---- Data excerpts
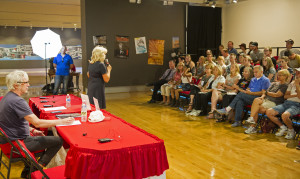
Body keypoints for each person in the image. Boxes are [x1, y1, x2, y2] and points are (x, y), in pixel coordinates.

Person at [0, 70, 74, 178]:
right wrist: (62, 121)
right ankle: (36, 168)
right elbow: (38, 123)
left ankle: (29, 168)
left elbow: (12, 121)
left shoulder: (6, 98)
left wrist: (32, 130)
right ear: (16, 85)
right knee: (58, 141)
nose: (29, 85)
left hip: (9, 143)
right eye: (26, 82)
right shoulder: (17, 101)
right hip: (19, 143)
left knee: (48, 138)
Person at [244, 69, 290, 134]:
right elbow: (264, 93)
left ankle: (253, 126)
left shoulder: (285, 85)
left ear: (285, 76)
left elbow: (277, 95)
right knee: (256, 100)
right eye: (278, 75)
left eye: (280, 75)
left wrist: (266, 93)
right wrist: (262, 97)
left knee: (256, 109)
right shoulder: (274, 83)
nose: (278, 76)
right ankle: (251, 119)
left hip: (274, 102)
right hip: (266, 100)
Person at [266, 68, 300, 139]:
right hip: (287, 102)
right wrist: (295, 95)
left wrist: (297, 85)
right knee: (269, 112)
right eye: (296, 72)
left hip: (297, 105)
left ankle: (291, 130)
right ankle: (282, 127)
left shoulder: (295, 83)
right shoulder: (292, 83)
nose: (297, 74)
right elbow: (285, 96)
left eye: (298, 73)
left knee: (285, 115)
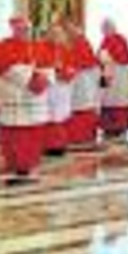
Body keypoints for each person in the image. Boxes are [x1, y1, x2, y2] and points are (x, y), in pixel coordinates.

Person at [0, 16, 52, 184]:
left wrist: (45, 78)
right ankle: (16, 165)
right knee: (16, 134)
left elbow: (48, 67)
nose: (24, 32)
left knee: (33, 134)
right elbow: (5, 68)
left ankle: (28, 165)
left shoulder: (39, 46)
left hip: (35, 101)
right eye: (20, 29)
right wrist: (29, 79)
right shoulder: (3, 46)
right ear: (13, 29)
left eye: (26, 29)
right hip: (15, 97)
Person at [64, 20, 101, 147]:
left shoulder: (82, 42)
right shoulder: (71, 42)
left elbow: (85, 60)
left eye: (71, 29)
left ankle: (82, 136)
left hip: (83, 78)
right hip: (76, 78)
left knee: (82, 104)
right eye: (67, 30)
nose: (69, 32)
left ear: (77, 28)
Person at [41, 22, 76, 155]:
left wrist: (67, 72)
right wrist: (53, 71)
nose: (56, 36)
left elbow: (72, 66)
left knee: (60, 116)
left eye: (59, 33)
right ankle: (49, 145)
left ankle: (60, 144)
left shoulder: (65, 49)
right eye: (53, 33)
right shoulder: (41, 48)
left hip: (62, 88)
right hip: (49, 88)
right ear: (48, 34)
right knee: (49, 116)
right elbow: (39, 66)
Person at [98, 18, 128, 139]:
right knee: (106, 100)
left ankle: (118, 127)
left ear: (113, 28)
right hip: (107, 72)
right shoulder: (105, 40)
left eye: (106, 28)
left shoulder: (120, 39)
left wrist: (108, 58)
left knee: (117, 101)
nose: (104, 31)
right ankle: (108, 127)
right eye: (103, 29)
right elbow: (100, 55)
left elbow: (121, 55)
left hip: (119, 74)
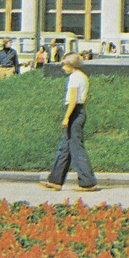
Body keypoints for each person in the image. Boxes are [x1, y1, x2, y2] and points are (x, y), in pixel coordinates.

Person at [39, 52, 99, 193]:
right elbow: (84, 99)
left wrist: (66, 117)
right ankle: (55, 181)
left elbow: (73, 100)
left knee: (76, 148)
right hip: (79, 111)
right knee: (64, 148)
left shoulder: (74, 78)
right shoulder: (83, 76)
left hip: (73, 112)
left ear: (71, 65)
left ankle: (88, 182)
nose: (63, 68)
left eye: (64, 65)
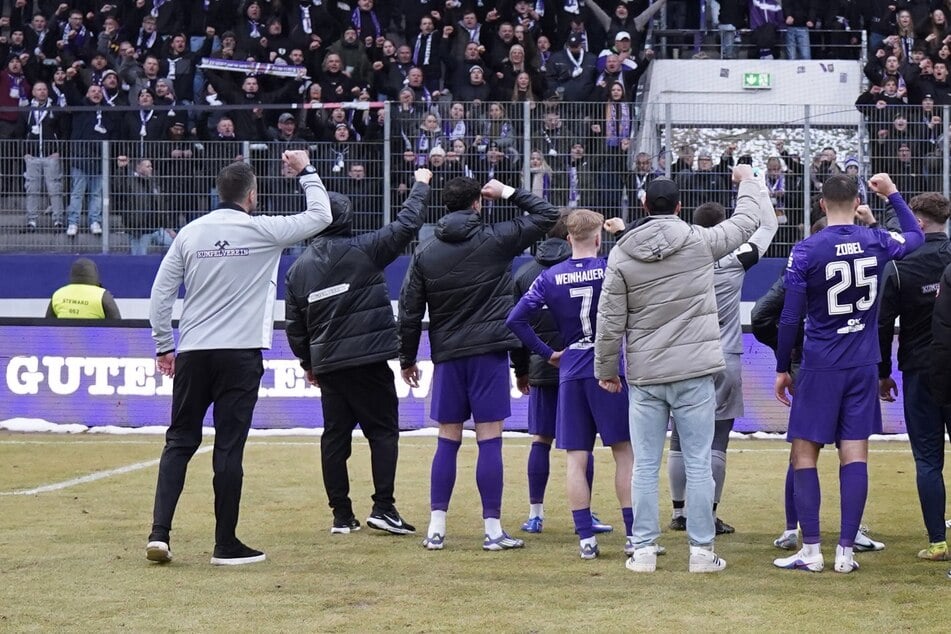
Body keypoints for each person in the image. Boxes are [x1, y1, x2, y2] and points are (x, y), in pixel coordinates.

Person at [145, 151, 333, 566]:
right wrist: (306, 170)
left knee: (179, 442)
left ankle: (159, 534)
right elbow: (322, 215)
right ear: (251, 195)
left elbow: (161, 294)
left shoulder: (190, 233)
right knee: (228, 448)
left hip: (193, 352)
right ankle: (224, 543)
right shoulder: (261, 230)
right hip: (240, 354)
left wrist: (163, 345)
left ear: (218, 191)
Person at [594, 166, 773, 574]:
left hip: (645, 374)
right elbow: (748, 221)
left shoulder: (622, 251)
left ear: (643, 205)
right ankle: (701, 551)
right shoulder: (700, 242)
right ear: (679, 206)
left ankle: (642, 551)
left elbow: (610, 318)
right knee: (698, 461)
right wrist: (746, 179)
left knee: (644, 465)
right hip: (694, 373)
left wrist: (606, 367)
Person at [398, 176, 560, 552]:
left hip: (449, 357)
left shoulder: (425, 250)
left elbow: (409, 310)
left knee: (447, 440)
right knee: (490, 441)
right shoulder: (496, 239)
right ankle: (492, 530)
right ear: (477, 203)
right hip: (488, 355)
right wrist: (505, 191)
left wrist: (407, 357)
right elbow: (548, 215)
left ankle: (436, 528)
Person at [772, 173, 923, 574]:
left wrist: (782, 366)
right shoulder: (876, 240)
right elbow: (916, 237)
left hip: (821, 364)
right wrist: (891, 195)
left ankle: (811, 549)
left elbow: (790, 315)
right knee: (854, 454)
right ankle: (845, 552)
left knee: (804, 452)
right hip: (862, 363)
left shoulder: (806, 249)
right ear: (857, 201)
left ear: (821, 204)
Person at [284, 168, 433, 536]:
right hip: (368, 362)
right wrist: (422, 183)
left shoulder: (297, 269)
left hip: (330, 367)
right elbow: (407, 223)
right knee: (382, 432)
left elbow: (295, 326)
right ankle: (383, 507)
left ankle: (341, 515)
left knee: (335, 438)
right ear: (347, 219)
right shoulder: (366, 248)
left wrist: (308, 362)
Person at [506, 209, 634, 560]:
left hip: (571, 367)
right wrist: (620, 233)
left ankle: (585, 540)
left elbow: (516, 320)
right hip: (608, 365)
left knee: (577, 457)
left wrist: (548, 354)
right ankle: (633, 536)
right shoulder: (611, 267)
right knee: (624, 454)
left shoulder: (549, 277)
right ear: (598, 238)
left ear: (567, 240)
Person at [667, 191, 778, 536]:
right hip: (724, 356)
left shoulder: (677, 258)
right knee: (717, 441)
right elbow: (769, 226)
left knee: (679, 440)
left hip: (683, 356)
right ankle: (709, 514)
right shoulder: (735, 257)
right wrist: (756, 188)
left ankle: (679, 511)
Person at [878, 192, 951, 561]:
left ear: (918, 222)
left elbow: (882, 323)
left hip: (920, 370)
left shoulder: (900, 264)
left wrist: (882, 372)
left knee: (927, 458)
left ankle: (937, 541)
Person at [46, 258, 121, 319]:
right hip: (94, 337)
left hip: (64, 336)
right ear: (94, 273)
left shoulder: (58, 294)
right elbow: (117, 325)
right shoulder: (102, 295)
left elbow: (47, 325)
--------
* **Task to carry out**: Without the pictures, write out the lines from the beginning of the entries through the line with "right ankle: (49, 145)".

* **Response below**:
Body keypoints for each person in the image. Boxes are [x1, y1, x2, y2] and points are (x, y), in pixel coordinates.

Person at [0, 70, 74, 178]:
right wrist: (62, 121)
right ankle: (36, 168)
right elbow: (38, 123)
left ankle: (29, 168)
left elbow: (12, 121)
left shoulder: (6, 98)
left wrist: (32, 130)
right ear: (16, 85)
right knee: (58, 141)
nose: (29, 85)
left hip: (9, 143)
right eye: (26, 82)
right shoulder: (17, 101)
right hip: (19, 143)
left knee: (48, 138)
Person at [244, 69, 290, 134]:
right elbow: (264, 93)
left ankle: (253, 126)
left shoulder: (285, 85)
left ear: (285, 76)
left elbow: (277, 95)
right knee: (256, 100)
right eye: (278, 75)
left eye: (280, 75)
left wrist: (266, 93)
right wrist: (262, 97)
left knee: (256, 109)
right shoulder: (274, 83)
nose: (278, 76)
right ankle: (251, 119)
left hip: (274, 102)
right hip: (266, 100)
Person at [266, 68, 300, 139]:
right hip: (287, 102)
right wrist: (295, 95)
left wrist: (297, 85)
right knee: (269, 112)
right eye: (296, 72)
left hip: (297, 105)
left ankle: (291, 130)
right ankle: (282, 127)
left shoulder: (295, 83)
right shoulder: (292, 83)
nose: (297, 74)
right elbow: (285, 96)
left eye: (298, 73)
left knee: (285, 115)
Body keypoints for each person in the image. Boxes are [x1, y1, x2, y2] and points are (x, y), in pixel coordinates.

Person at [0, 16, 52, 184]:
left wrist: (45, 78)
right ankle: (16, 165)
right knee: (16, 134)
left elbow: (48, 67)
nose: (24, 32)
left knee: (33, 134)
right elbow: (5, 68)
left ankle: (28, 165)
left shoulder: (39, 46)
left hip: (35, 101)
right eye: (20, 29)
right wrist: (29, 79)
right shoulder: (3, 46)
right ear: (13, 29)
left eye: (26, 29)
right hip: (15, 97)
Person at [64, 20, 101, 147]:
left shoulder: (82, 42)
right shoulder: (71, 42)
left elbow: (85, 60)
left eye: (71, 29)
left ankle: (82, 136)
left hip: (83, 78)
right hip: (76, 78)
left knee: (82, 104)
right eye: (67, 30)
nose: (69, 32)
left ear: (77, 28)
Person at [41, 22, 76, 155]:
left wrist: (67, 72)
right wrist: (53, 71)
nose: (56, 36)
left elbow: (72, 66)
left knee: (60, 116)
left eye: (59, 33)
right ankle: (49, 145)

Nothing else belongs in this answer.